Overwhelm and stress are often uninvited guests in my home. But there are people coming soon to my house, and on more than one occasion this year. I’d like to make sure these two don’t get an invitation.

How to Cut Down on Overwhelm When Hosting

 

I did this at Thanksgiving last year to help with hosting duties. I also incorporated some of these principles.

I’ll be hosting Christmas again, this year. Not alone, mind you. The Pilot will be here, mostly. And our guests, family and otherwise, always lend a hand. But as someone who struggles with anxiety and lives in a far-less-than-perfect home, I’ve learned to take deliberate steps.
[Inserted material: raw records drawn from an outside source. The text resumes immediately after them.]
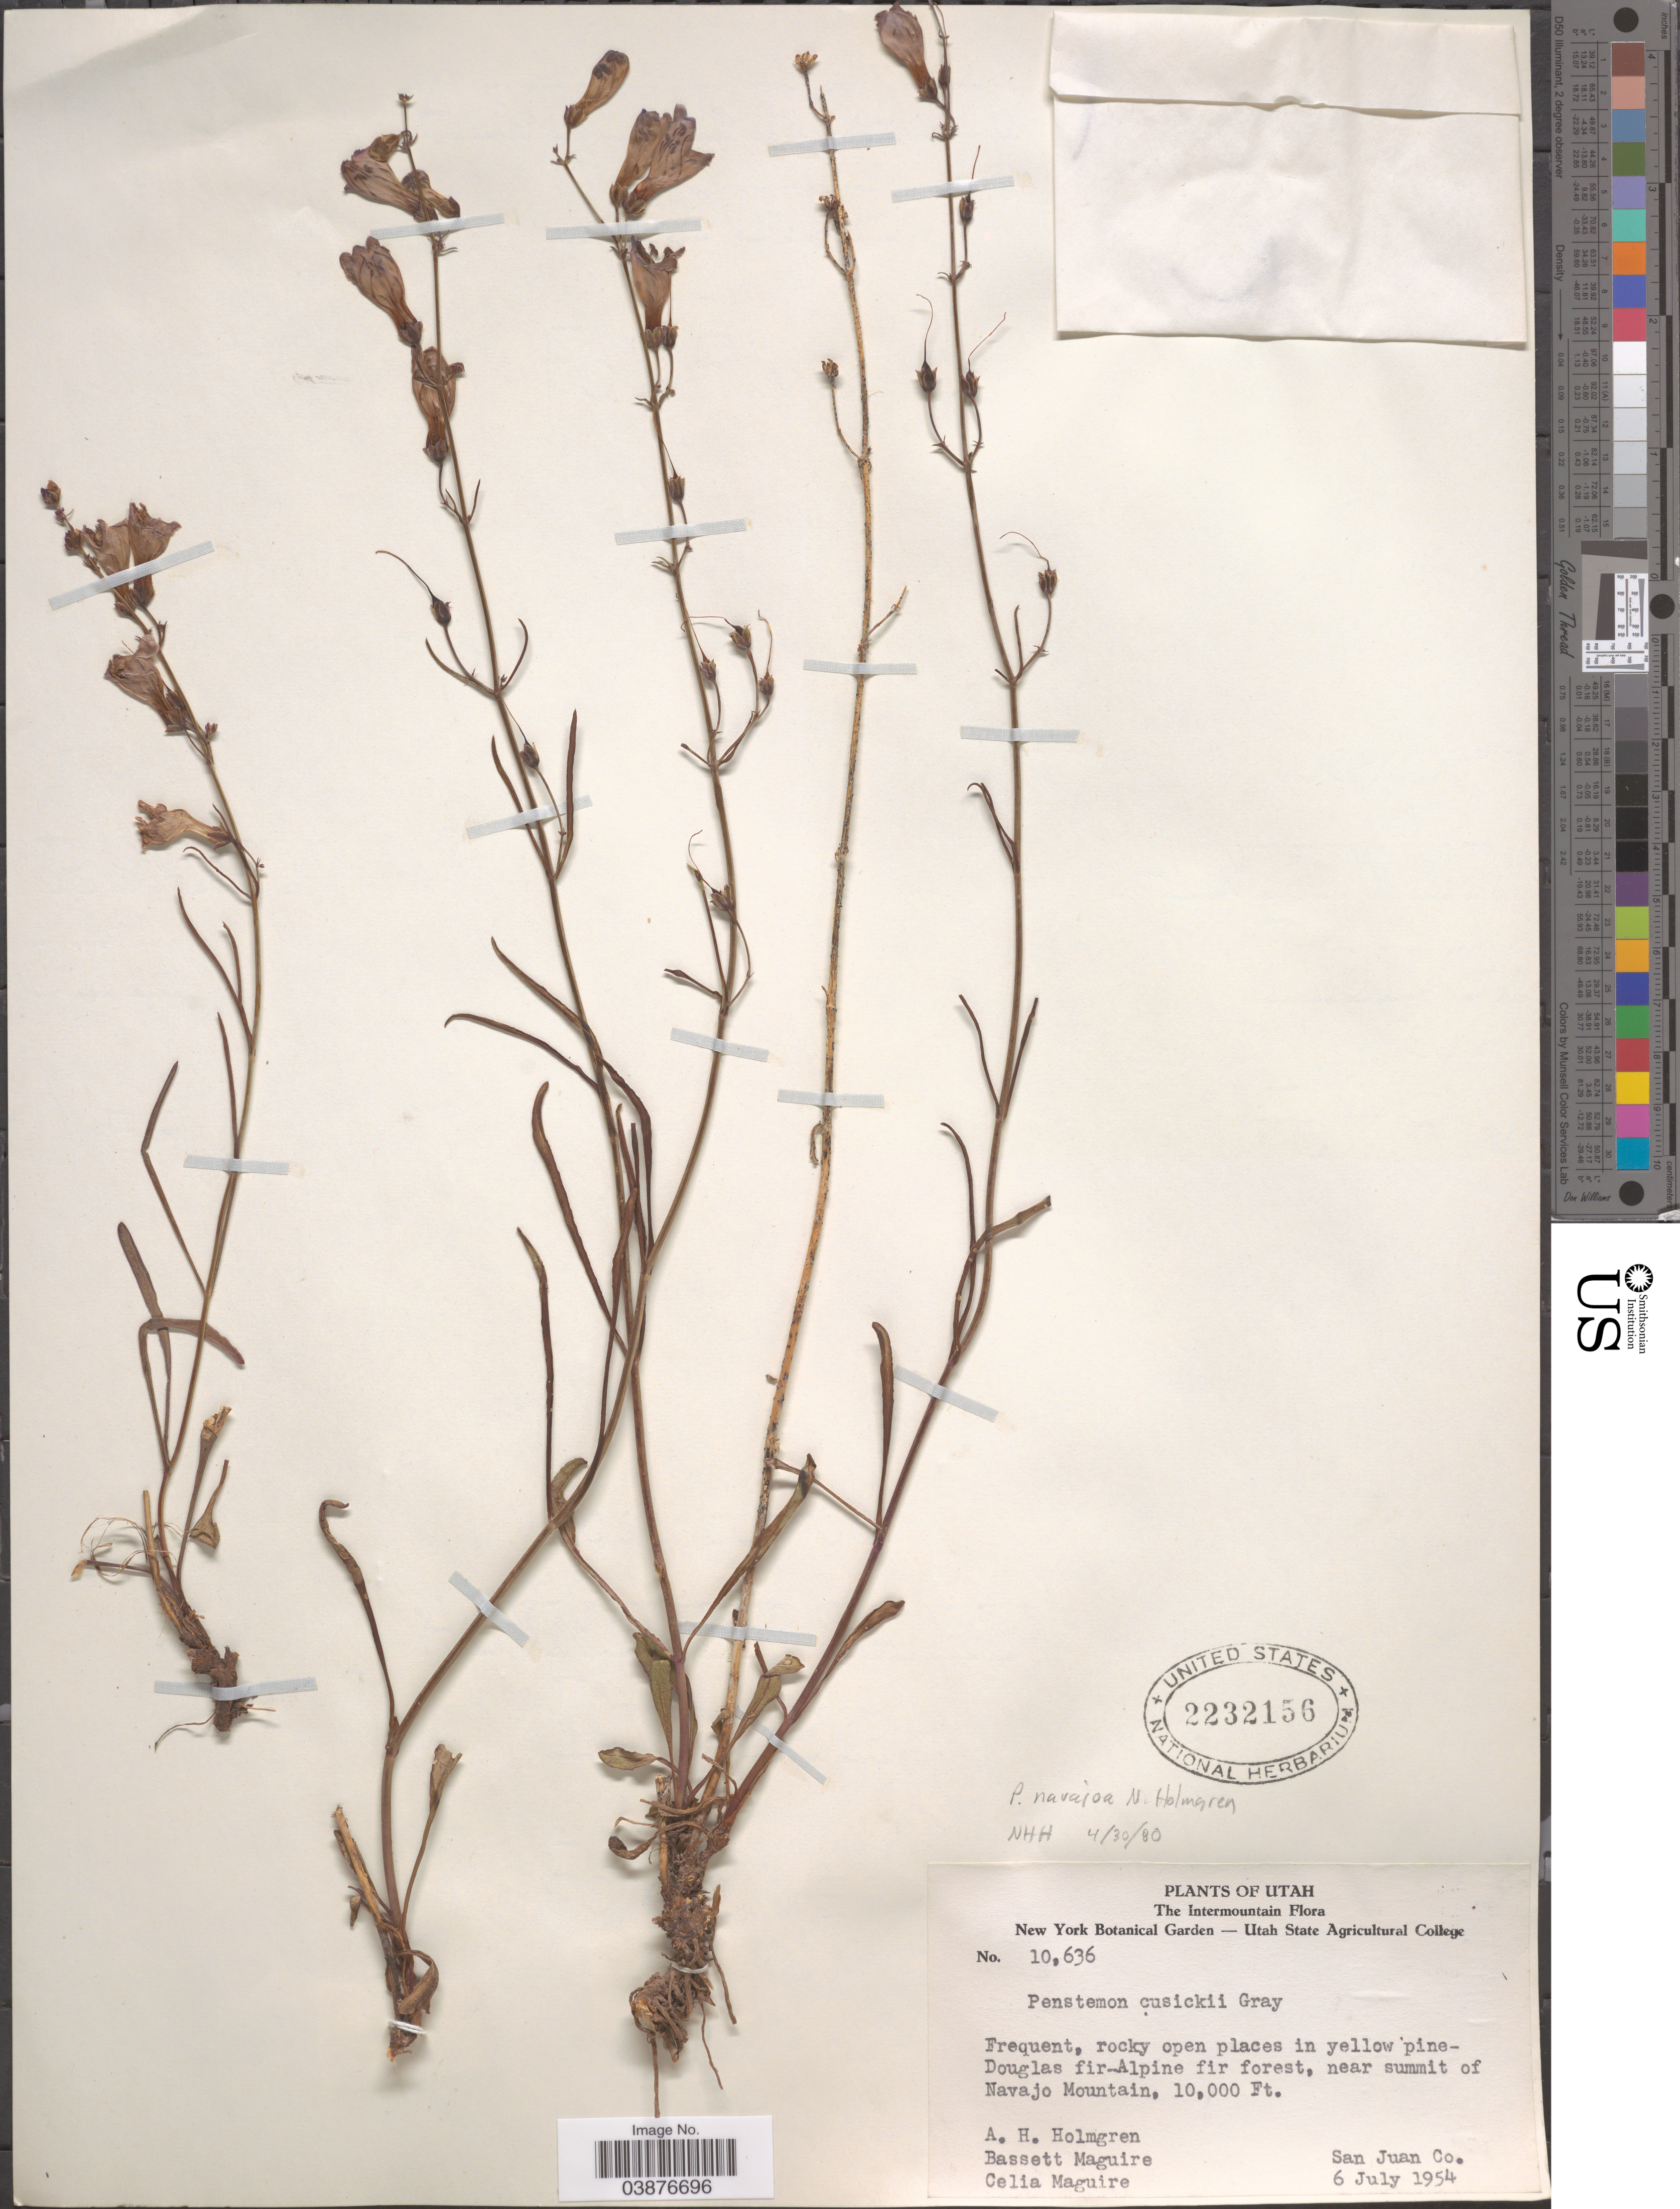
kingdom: Plantae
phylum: Tracheophyta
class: Magnoliopsida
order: Lamiales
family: Plantaginaceae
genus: Penstemon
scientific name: Penstemon navajoa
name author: N.H. Holmgren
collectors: A. H. Holmgren, B. Maguire & C. K. Maguire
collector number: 10636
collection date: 1954-07-06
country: United States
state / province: Utah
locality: The Intermountain. Near summit of Navajo Mountain. San Juan Co.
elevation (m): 3048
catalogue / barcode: US 2232156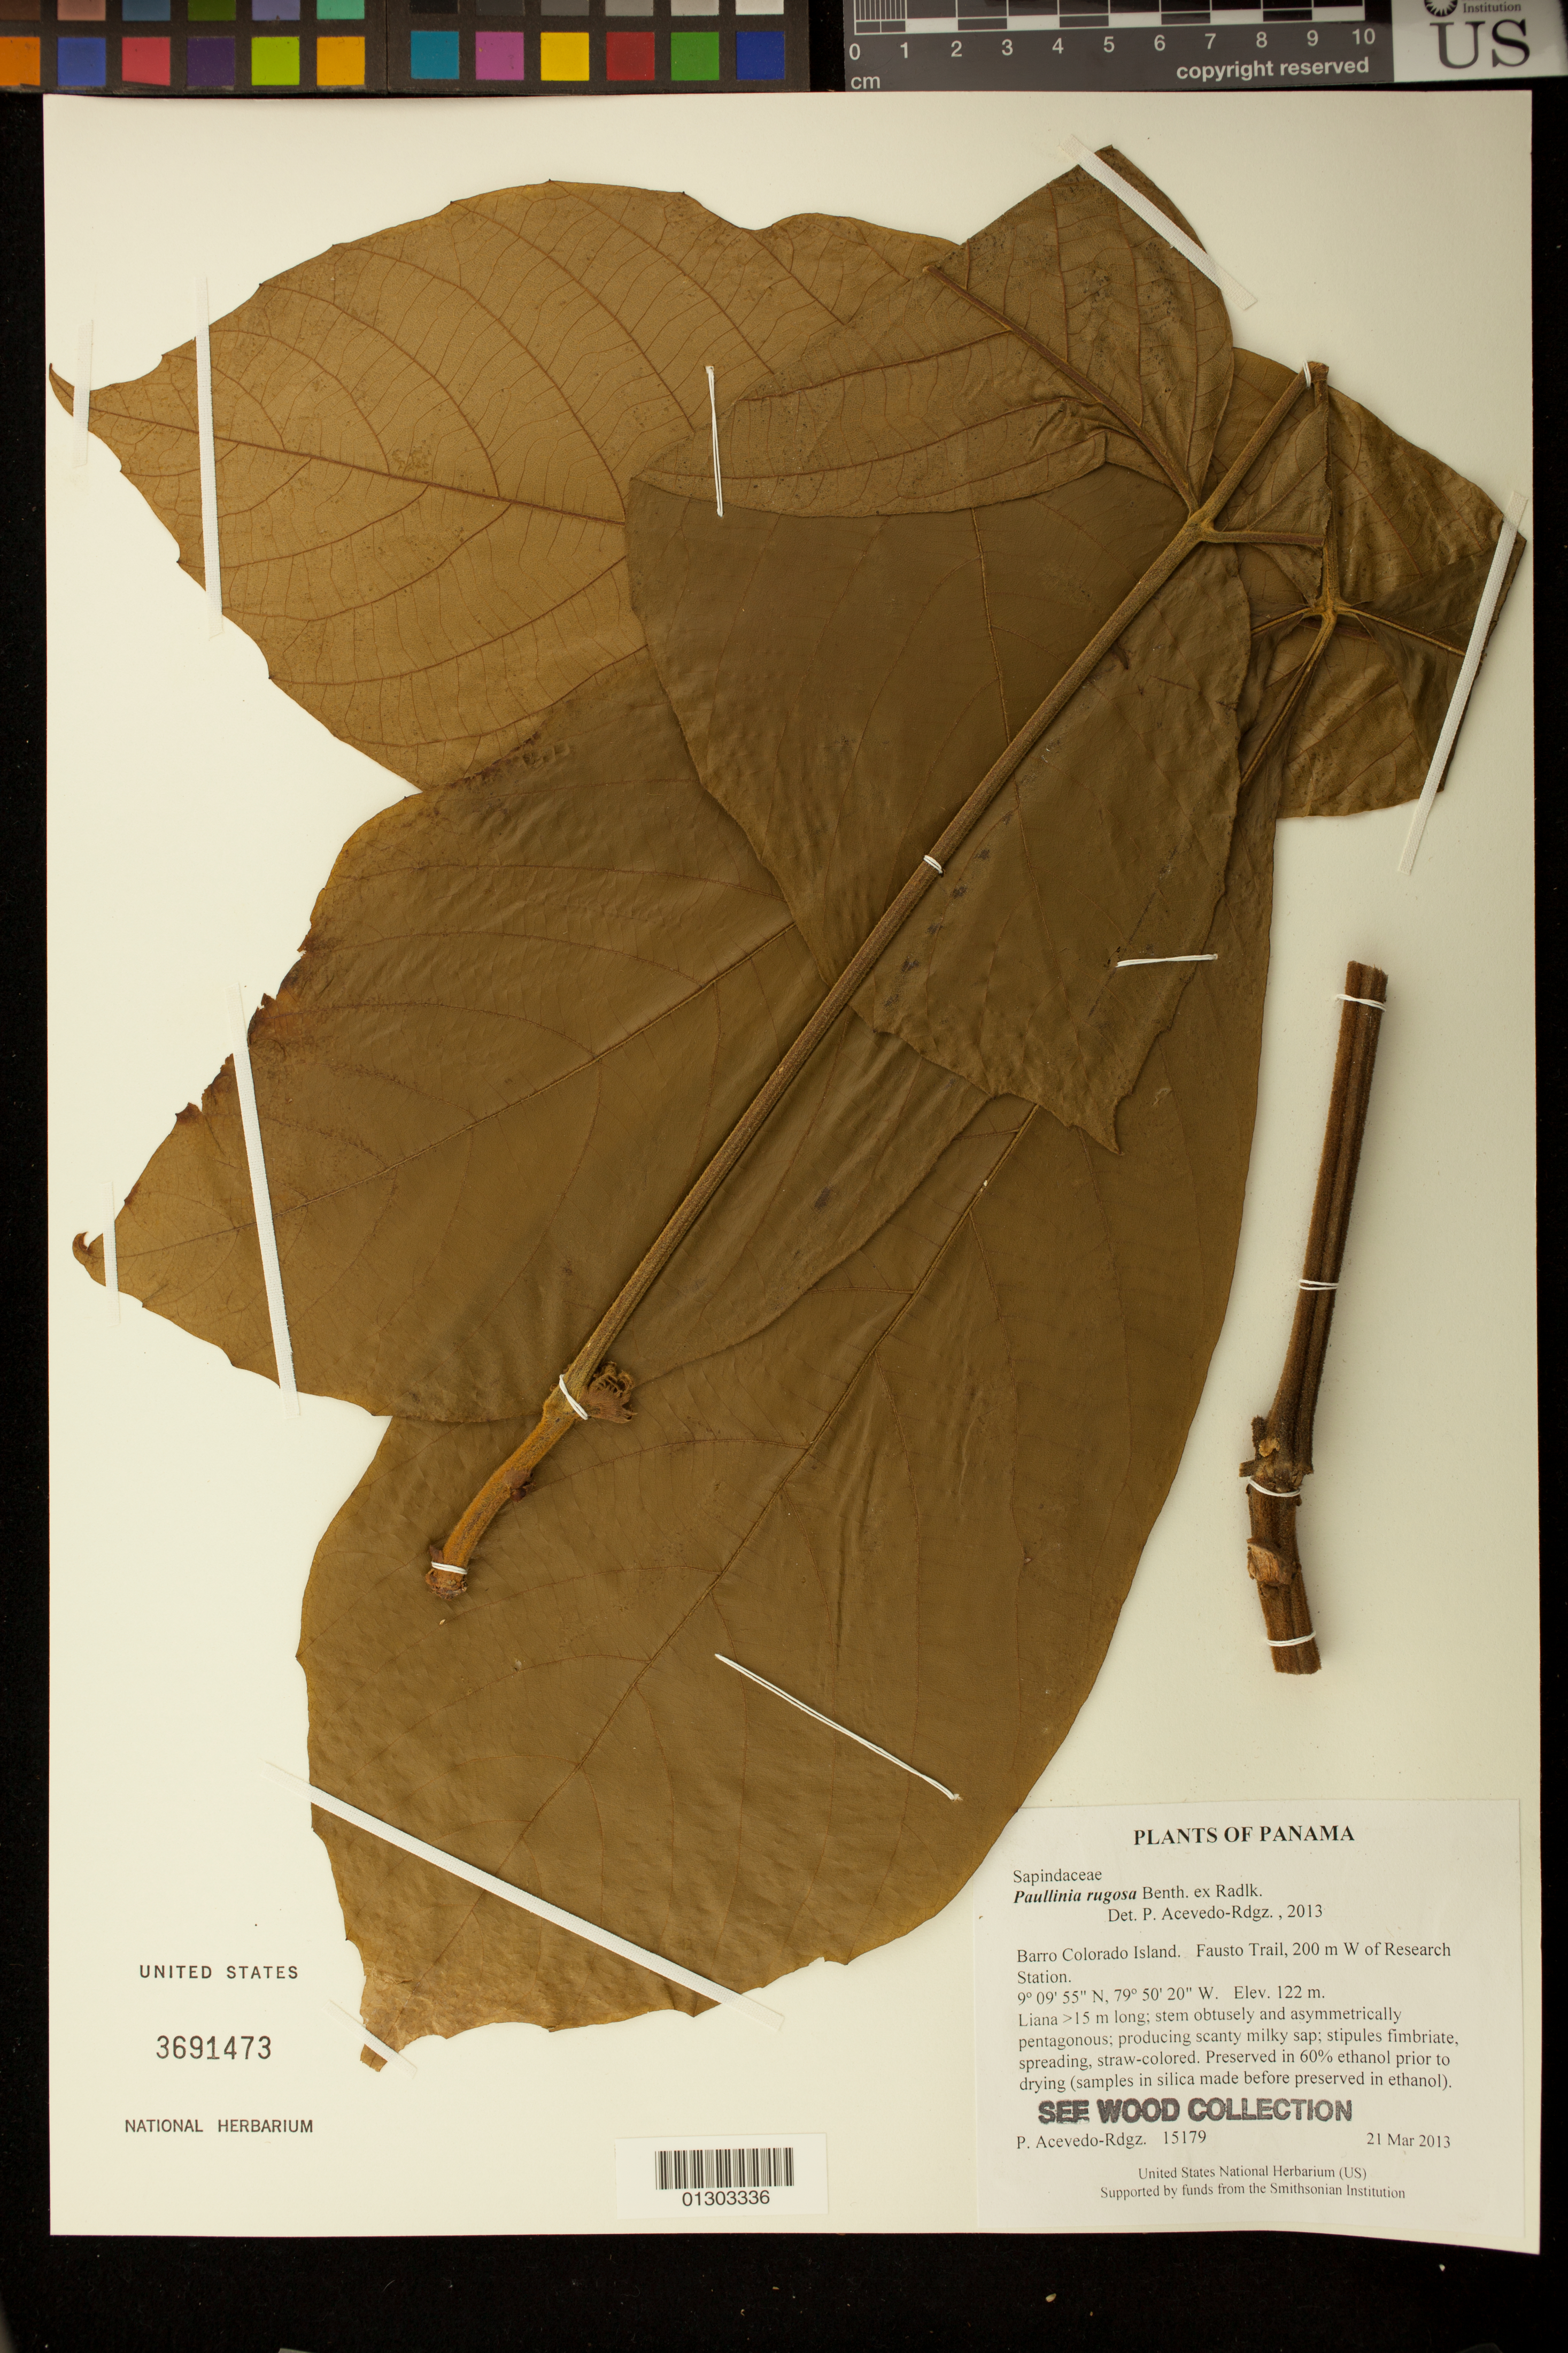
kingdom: Plantae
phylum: Tracheophyta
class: Magnoliopsida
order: Sapindales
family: Sapindaceae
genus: Paullinia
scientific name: Paullinia rugosa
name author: Benth. ex Radlk.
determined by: Acevedo-Rodríguez, P., (BOT), Smithsonian Institution - National Museum of Natural History (UNITED STATES)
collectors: P. Acevedo-Rodr.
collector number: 15179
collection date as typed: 21 Mar 2013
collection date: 2013-03-21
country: Panama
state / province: Panamá Oeste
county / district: Canal Zone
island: Barro Colorado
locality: Fausto Trail, 200 m W of Research Station.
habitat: Forest along trail.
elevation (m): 122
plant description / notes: SEE WOOD COLLECTION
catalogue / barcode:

Above all, I gotta pray and find peace and contentment before the Lord about all that gives me worry and stress. After that, and because of that, I do the other things.

For One-Day Gatherings

 

Plan the menu based on dishes you can cook ahead and freeze. {Advice from Brittney Lee}

Outsource the main dish. I don’t cook turkey, never plan to. I cooked a ham. Once. At Thanksgiving, I let the local BBQ do what they do best: cook and roast meat. I did what I do best: pick it up and drive it home in my car. I bet you have plenty of options for ordering not just a turkey, but all kinds of other yummy main-dish meals.

Plan to set out simple appetizers and snacks. You know, so guests can munch and graze. Super simple appetizers include: cut veggies (with or without a dip), sausage balls, mixed nuts with a little dark chocolate thrown in, popcorn.
Christmas appetizers

 

Plan the party for a day when you’ll have time the day before to prep. Superb advice. {Thank you, Keisha}.

Set boundaries. You know your family and what kinds of times for coming and going work for you and yours.

Keep three lists on hand while planning and during the party: A Before Party list, a Day Of list, and an After Party list. When someone asks what they can do to help, refer to the list. {Another great tip from Keisha, and one I plan on putting into practice.}

Take a break. Spend 10 to 15 minutes in your bedroom, reading a book or just sitting a minute. This of course helps if you have a spouse or family member helping you host. Let ’em know you’ll be back in a few. If you can, take a hot drink with you and take in a few deep breaths.

take a break when hosting holiday parties

Walk away from drama. You know, whatever kind of drama you need to walk away from.

If possible, don’t try to do it all. Ask guests to bring dishes to share. Let others in your household take on some dish-washing.

But don’t be afraid to kick people out of the kitchen. Sometimes, there really are too many cooks.

Get outside. Sunshine, fresh air, a brisk walk: these can healing and refreshing.

taking a walk on Christmas break

Encourage guests to help themselves. Have plenty of foods and drinks for them to enjoy.

Sit few minutes before guests arrive. Maybe have some wine or spiced tea or just a big glass of water: whatever refreshes and relaxes you. {Sarah} I’ve heard this advice before and seen it in action when helping with an event. Hard for me to do, but also quite good for setting a tone of non-anxiety throughout the day.

 

For Overnight Guests

 

Ditto with the setting out of food, especially if you have guests arriving late. {Thanks to Sarah again for this tip}

Again, boundaries as needed on dates of coming and going.

Make them feel at home. We’re so blessed and humbled to be able to stay with good friends when we travel back to my childhood home. We feel comfortable and welcomed in their house, which is saying a lot since we come with three noisy boys.

 

What are your plans/tips for keeping away the overwhelm?